Dress: Bikinis, bare chests and bare feet are for the beach only. Dress for dinner is generally ‘casually elegant’ so jackets and ties are not required for men at any of the restaurants.
Custom: Join in with the local ritual of saying “good morning” and “good afternoon” even to total strangers. They won’t be strangers for long.
Tourist/Visitor Etiquette: Before taking photographs of residents or their homes, please be respectful and ask for permission.
For an overseas call, dial 1 or dial 3-5-5 and then follow the instructions for using a credit card.
Phone cards for use locally or overseas are available through Digicel and Lime. Chippi is another telephone company on Nevis, while internet services are provided by Lime.
GETTING AROUND NEVIS Take a walk… You probably won’t walk all the way round the island but a stroll, especially around Charlestown, is a great way to experience the history, sites and meet the people of Nevis. ...or…
Take a taxi!
Available at the airport, hotels and in Charlestown, the capital. Look out for their bright yellow license plates which start with the letters T or TA.
Take a bus!
Buses are small minivans with names painted on the front. Flag one down to board anywhere on main roads. Look for green license plates with H or HA.
Rent a bike!
Cycling is popular with the locals and is a great way for visitors to explore. Rent bikes from bike shops, or simply ask your hotel to arrange a rental.
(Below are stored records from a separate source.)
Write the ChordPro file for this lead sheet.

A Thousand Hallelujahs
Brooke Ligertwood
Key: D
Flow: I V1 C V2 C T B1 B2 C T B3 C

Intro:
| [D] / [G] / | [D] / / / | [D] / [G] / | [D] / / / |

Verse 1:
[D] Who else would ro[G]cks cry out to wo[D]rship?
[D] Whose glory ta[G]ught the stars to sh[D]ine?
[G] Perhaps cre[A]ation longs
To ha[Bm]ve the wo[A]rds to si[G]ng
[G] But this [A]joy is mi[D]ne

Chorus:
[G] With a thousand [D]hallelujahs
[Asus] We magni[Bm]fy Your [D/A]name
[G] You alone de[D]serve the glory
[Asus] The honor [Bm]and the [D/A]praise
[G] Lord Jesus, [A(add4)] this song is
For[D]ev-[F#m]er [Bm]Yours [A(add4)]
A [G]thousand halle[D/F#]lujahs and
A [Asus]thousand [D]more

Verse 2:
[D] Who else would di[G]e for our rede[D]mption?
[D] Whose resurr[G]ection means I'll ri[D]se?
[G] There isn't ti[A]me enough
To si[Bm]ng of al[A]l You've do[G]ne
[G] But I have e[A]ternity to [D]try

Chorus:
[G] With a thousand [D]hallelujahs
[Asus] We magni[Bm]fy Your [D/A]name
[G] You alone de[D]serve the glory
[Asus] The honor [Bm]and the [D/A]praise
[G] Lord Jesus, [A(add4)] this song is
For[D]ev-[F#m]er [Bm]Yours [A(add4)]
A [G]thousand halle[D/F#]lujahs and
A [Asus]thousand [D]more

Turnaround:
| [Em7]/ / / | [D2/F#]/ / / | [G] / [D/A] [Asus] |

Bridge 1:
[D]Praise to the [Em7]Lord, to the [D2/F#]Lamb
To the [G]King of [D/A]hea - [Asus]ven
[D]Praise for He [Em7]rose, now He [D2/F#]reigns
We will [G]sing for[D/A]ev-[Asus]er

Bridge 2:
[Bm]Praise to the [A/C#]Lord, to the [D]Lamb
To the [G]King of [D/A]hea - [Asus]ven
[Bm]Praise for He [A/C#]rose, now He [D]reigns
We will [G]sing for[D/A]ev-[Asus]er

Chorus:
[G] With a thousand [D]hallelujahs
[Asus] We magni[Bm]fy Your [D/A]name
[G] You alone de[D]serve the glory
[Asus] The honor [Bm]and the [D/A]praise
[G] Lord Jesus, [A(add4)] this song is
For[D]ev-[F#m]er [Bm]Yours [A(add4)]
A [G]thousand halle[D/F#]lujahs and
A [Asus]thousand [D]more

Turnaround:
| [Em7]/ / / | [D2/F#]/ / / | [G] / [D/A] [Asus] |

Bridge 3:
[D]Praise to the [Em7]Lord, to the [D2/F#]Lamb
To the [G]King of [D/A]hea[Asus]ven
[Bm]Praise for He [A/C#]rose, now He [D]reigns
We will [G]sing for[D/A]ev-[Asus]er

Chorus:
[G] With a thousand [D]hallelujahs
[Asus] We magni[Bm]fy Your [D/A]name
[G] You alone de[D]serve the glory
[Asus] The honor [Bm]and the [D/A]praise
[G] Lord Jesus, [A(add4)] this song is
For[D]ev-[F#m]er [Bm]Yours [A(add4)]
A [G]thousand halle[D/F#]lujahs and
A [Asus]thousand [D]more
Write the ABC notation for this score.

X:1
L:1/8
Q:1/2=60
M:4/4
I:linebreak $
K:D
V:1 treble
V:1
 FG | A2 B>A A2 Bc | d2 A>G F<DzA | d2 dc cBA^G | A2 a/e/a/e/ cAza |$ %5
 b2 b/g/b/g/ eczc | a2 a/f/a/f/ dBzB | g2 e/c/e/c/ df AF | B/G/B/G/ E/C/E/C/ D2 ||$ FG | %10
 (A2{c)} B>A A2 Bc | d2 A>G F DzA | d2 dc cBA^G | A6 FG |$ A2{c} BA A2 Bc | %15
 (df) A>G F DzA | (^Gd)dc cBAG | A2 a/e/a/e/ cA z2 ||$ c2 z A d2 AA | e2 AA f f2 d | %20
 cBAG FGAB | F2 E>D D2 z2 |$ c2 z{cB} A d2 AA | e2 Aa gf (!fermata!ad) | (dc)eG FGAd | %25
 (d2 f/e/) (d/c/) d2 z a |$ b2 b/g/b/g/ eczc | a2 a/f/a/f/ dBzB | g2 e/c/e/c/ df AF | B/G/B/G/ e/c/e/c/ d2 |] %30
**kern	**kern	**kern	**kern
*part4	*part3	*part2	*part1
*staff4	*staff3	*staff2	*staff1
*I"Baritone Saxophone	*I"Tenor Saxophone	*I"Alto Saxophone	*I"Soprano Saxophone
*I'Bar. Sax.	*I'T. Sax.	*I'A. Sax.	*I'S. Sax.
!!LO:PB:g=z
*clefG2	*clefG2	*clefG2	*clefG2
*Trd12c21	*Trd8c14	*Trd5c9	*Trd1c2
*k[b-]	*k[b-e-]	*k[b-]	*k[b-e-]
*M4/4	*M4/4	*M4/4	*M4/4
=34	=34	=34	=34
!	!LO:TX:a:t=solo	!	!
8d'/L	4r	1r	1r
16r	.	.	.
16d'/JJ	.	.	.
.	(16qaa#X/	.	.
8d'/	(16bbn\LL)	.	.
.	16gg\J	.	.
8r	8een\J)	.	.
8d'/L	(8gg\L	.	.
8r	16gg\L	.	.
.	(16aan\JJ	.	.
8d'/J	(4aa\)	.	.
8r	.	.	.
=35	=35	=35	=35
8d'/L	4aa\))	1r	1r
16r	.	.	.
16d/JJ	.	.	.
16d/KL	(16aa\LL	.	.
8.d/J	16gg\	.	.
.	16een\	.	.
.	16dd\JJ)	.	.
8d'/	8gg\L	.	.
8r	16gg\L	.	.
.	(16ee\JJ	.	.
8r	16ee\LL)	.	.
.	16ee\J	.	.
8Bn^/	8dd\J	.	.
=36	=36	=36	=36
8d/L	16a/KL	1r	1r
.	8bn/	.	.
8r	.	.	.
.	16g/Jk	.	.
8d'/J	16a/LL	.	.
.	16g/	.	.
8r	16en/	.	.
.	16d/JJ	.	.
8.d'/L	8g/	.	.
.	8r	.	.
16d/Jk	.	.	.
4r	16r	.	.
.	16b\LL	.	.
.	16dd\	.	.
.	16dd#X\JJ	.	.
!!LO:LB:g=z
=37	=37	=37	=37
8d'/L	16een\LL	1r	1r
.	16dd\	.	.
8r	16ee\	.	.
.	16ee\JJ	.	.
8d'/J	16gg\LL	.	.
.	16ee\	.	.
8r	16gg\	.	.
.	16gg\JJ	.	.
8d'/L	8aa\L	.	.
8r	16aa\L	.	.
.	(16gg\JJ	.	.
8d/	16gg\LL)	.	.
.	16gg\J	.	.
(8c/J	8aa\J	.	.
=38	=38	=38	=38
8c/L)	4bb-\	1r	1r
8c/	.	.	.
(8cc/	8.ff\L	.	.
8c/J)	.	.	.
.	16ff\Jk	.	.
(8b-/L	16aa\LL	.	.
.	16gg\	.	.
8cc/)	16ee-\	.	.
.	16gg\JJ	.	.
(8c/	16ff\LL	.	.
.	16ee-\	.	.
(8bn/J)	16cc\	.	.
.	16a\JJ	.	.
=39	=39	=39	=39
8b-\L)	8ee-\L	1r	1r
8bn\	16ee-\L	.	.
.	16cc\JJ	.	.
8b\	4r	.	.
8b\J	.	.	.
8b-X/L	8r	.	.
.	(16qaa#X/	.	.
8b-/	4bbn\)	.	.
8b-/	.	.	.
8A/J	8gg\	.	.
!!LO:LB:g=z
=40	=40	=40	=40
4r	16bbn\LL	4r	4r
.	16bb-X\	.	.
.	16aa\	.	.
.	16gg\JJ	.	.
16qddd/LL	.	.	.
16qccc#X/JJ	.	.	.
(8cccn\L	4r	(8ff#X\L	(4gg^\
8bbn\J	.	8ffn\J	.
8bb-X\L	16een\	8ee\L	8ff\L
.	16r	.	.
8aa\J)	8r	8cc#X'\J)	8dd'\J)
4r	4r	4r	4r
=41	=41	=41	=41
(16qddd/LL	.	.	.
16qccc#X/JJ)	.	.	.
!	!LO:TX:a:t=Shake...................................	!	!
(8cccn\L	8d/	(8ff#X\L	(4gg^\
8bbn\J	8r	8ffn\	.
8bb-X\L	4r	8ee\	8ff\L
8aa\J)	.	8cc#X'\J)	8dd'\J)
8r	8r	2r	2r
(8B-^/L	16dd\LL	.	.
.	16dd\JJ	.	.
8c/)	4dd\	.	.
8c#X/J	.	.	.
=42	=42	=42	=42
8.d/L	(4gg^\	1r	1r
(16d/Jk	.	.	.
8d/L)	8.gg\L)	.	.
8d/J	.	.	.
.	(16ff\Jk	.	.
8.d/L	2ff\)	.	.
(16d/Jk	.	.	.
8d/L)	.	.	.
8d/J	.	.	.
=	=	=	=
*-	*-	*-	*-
Since Nevis is a small island–just thirty-six square miles in size–it may come as no surprise to learn that you can comfortably drive around the island in a short period of time along its twenty- mile main road which runs all the way round. Make a turn onto an intersection off the main road and be led to, and through, charming villages and sites in the interior of the island.
Drive a car!
Rental cars (with red license plates beginning with letters R or RA) are available all over the island. Cars drive on the left here, so most rentals are right-hand drive.